* Brief: Copy out exactly the stretch of the listing below that begins at the line containing "Document Information" and ends at the line containing "Electrical Specifications", and copy nothing outside it.

* Data for processing:

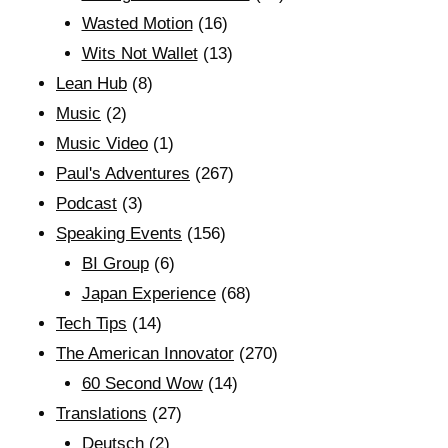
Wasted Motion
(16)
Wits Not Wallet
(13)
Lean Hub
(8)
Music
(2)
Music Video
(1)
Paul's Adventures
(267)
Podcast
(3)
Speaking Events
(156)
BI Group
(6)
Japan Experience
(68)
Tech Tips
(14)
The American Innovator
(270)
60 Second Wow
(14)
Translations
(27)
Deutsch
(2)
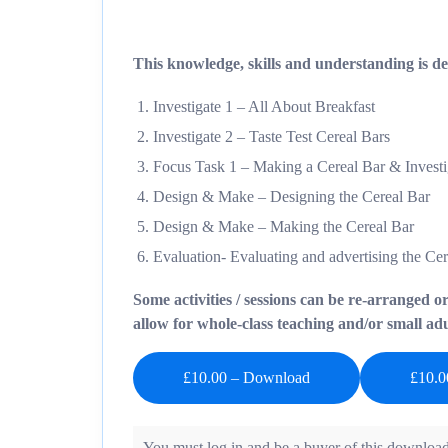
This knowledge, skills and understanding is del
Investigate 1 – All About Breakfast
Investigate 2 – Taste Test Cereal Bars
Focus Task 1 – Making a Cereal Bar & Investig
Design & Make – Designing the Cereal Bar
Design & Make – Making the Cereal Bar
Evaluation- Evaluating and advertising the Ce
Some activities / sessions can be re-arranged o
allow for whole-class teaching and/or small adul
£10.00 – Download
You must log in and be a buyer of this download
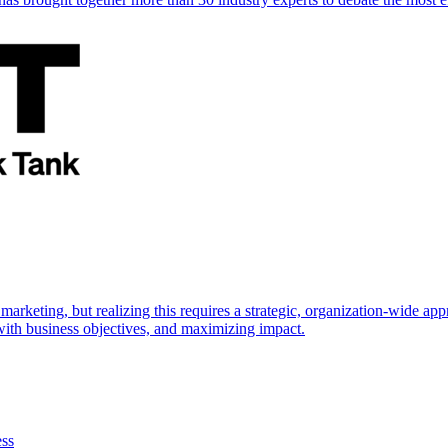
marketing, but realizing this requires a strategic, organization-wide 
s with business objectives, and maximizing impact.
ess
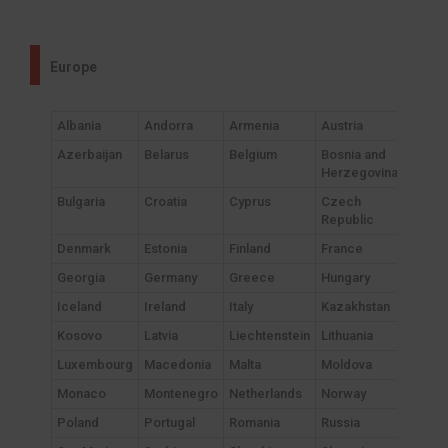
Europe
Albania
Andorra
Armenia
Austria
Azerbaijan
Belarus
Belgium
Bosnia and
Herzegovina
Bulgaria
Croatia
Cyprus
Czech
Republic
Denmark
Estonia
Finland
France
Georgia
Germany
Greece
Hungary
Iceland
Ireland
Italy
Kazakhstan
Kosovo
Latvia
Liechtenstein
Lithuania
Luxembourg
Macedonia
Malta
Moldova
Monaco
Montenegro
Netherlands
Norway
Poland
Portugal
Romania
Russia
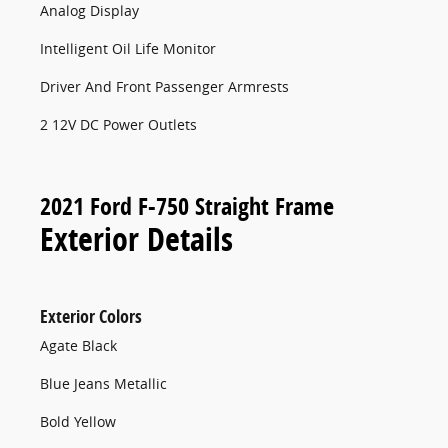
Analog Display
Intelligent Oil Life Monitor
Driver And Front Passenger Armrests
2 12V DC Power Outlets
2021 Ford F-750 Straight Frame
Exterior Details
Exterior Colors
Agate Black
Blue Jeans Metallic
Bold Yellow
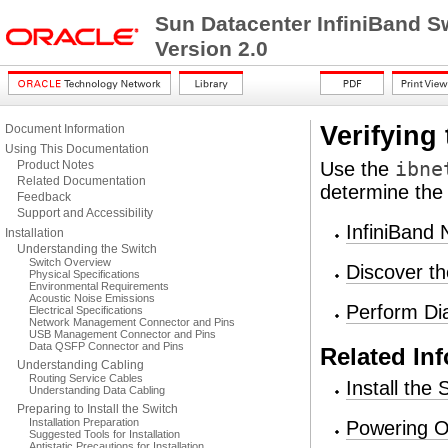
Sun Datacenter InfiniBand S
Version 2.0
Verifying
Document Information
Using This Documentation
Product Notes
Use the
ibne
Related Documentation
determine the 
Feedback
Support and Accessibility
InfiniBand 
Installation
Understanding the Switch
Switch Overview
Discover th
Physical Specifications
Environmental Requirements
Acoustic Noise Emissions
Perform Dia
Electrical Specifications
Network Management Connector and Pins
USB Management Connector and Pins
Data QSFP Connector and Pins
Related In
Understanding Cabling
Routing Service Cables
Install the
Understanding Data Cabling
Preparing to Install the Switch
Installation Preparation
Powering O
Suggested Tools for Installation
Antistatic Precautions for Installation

==

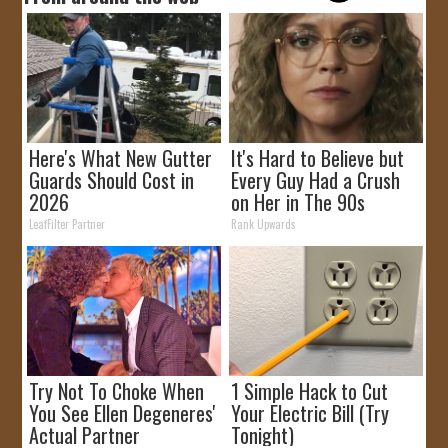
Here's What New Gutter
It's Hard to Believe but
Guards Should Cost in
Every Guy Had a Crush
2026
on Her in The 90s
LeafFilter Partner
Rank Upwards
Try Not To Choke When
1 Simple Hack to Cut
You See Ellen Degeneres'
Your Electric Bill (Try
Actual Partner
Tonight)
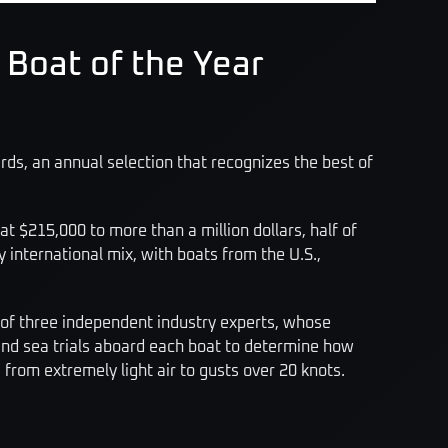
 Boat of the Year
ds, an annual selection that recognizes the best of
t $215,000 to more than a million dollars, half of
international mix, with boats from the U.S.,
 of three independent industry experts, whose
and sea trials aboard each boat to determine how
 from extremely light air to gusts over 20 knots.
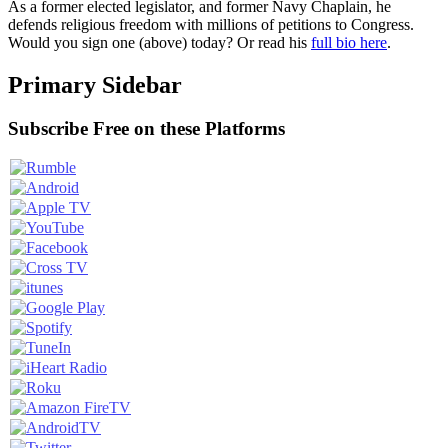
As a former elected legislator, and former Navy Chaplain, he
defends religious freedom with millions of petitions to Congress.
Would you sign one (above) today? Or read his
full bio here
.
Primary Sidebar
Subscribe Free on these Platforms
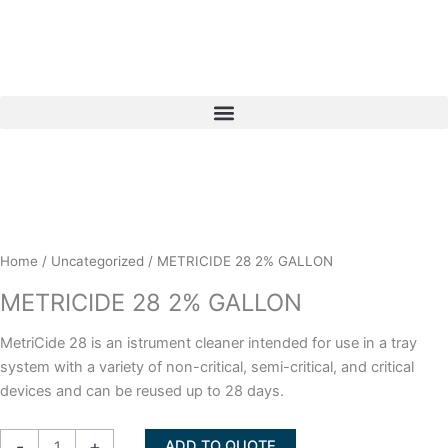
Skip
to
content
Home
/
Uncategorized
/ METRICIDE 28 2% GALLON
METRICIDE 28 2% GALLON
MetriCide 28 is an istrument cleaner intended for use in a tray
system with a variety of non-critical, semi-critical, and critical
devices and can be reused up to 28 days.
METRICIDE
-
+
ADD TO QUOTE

==

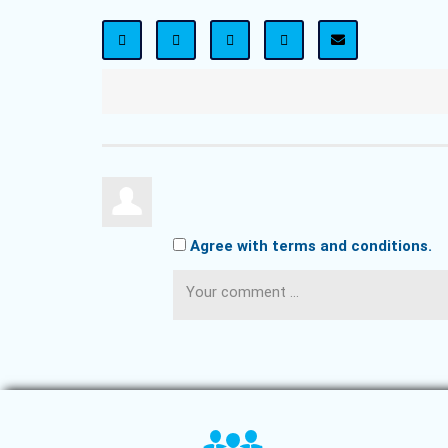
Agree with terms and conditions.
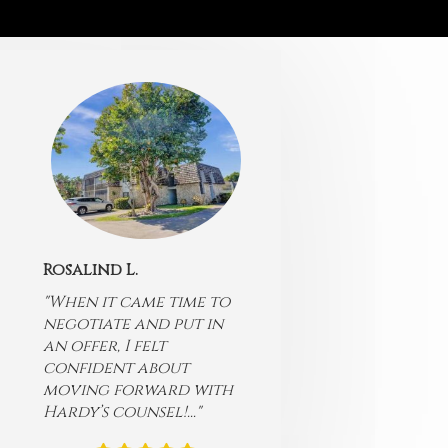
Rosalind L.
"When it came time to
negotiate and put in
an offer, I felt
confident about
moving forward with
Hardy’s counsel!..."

* Finished exercise:
Document Information
Using This Documentation
Product Notes
Use the
ibne
Related Documentation
determine the 
Feedback
Support and Accessibility
InfiniBand 
Installation
Understanding the Switch
Switch Overview
Discover th
Physical Specifications
Environmental Requirements
Acoustic Noise Emissions
Perform Dia
Electrical Specifications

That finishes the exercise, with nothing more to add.